St Martin’s Press, $6.50, ISBN 0-312-97511-2
Historical Romance, 2000
Romancing the Rogue falls somewhere in-between being inoffensive and boring. Everything I’ve read in this book is forgotten the moment I close the book. The two lead players spar and bicker and boink but little genuine affection is shown.
Virtuous, innocent, shrieky, and crybaby heroine Vivien Thorne may be raised by gypsies, but she’s no gypsy (the snobs in all of us can rest easy). She’s actually ditched among the kind-hearted gypsy nannies by the poor – oh, it tires to me to recall the whole sad, very familiar family story of bad misadventures of Vivien’s poor mommy, the abandonment of Baby Vivien, etc. She discovers her origins in chapter one, and after much denial and feminine (read: tiresome) wailing, decide to seek out her true path in life (read: money, only, of course, we’re not supposed to say that aloud – is the proper euphemism “family”?)

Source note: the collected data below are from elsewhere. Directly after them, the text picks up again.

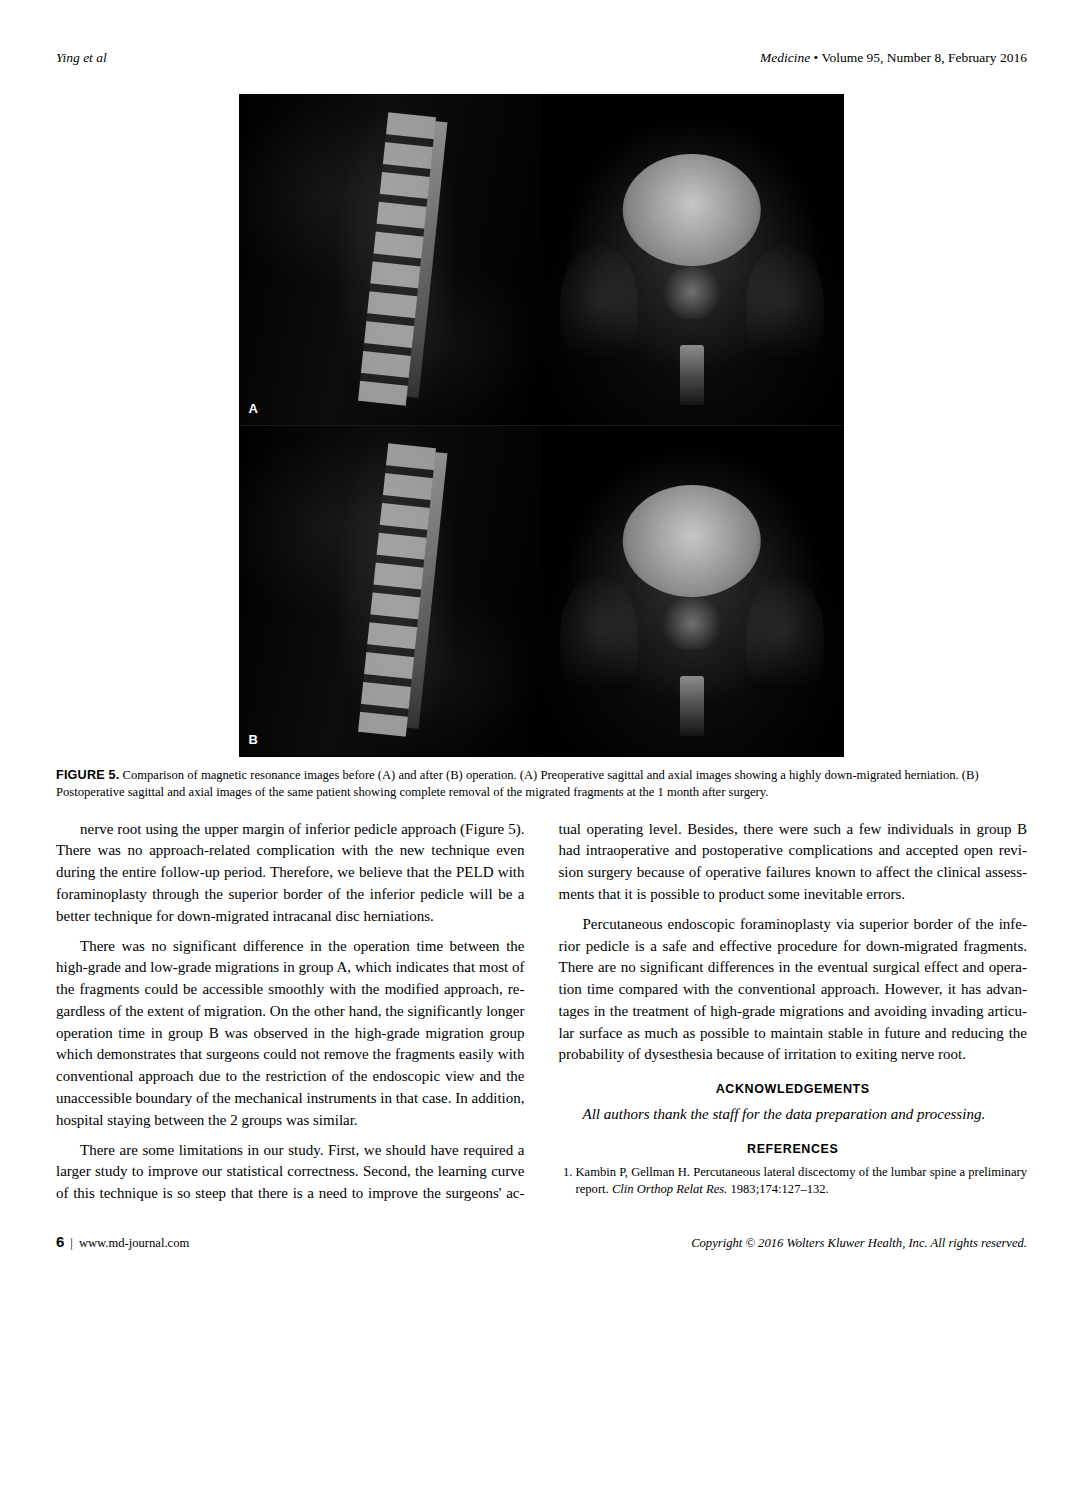Ying et al
Medicine • Volume 95, Number 8, February 2016
A
B
FIGURE 5. Comparison of magnetic resonance images before (A) and after (B) operation. (A) Preoperative sagittal and axial images showing a highly down-migrated herniation. (B) Postoperative sagittal and axial images of the same patient showing complete removal of the migrated fragments at the 1 month after surgery.
nerve root using the upper margin of inferior pedicle approach (Figure 5). There was no approach-related complication with the new technique even during the entire follow-up period. Therefore, we believe that the PELD with foraminoplasty through the superior border of the inferior pedicle will be a better technique for down-migrated intracanal disc herniations.
There was no significant difference in the operation time between the high-grade and low-grade migrations in group A, which indicates that most of the fragments could be accessible smoothly with the modified approach, regardless of the extent of migration. On the other hand, the significantly longer operation time in group B was observed in the high-grade migration group which demonstrates that surgeons could not remove the fragments easily with conventional approach due to the restriction of the endoscopic view and the unaccessible boundary of the mechanical instruments in that case. In addition, hospital staying between the 2 groups was similar.
There are some limitations in our study. First, we should have required a larger study to improve our statistical correctness. Second, the learning curve of this technique is so steep that there is a need to improve the surgeons' actual operating level. Besides, there were such a few individuals in group B had intraoperative and postoperative complications and accepted open revision surgery because of operative failures known to affect the clinical assessments that it is possible to product some inevitable errors.
Percutaneous endoscopic foraminoplasty via superior border of the inferior pedicle is a safe and effective procedure for down-migrated fragments. There are no significant differences in the eventual surgical effect and operation time compared with the conventional approach. However, it has advantages in the treatment of high-grade migrations and avoiding invading articular surface as much as possible to maintain stable in future and reducing the probability of dysesthesia because of irritation to exiting nerve root.
Acknowledgements
All authors thank the staff for the data preparation and processing.
References
Kambin P, Gellman H. Percutaneous lateral discectomy of the lumbar spine a preliminary report. Clin Orthop Relat Res. 1983;174:127–132.
6|www.md-journal.com
Copyright © 2016 Wolters Kluwer Health, Inc. All rights reserved.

Michael Kenyon – no, not that Mary Jo Putney’s Shattered Rainbow dude, so don’t lose sleep, readers – is mad when this waifish poor little match girl crashes into his rakish lifestyle and charms his granny. She wants money, huh? (She does, but hey, she also wants granny, I’m sure.) He will expose her as a fraud!
Of course, they are attracted to each other. Granny plays dotty matchmaker. Michael is the typical rake, Vivien the typical serious bluestocking miss in trouble looking for cas- er, her “rightful family”, and everything goes like every other zillionth gazillionth Poor Heiress Comes Home and Boink the Handsome Stud in Charge romances out there.
By page 178, I am crying to whoever that has the power to change things, “Dear God, please, let something DIFFERENT happen! Make him a serial killer! Make her a transvestite! Make granny a drag queen! Hippos! Llamas! Camels! ANYTHING!!!”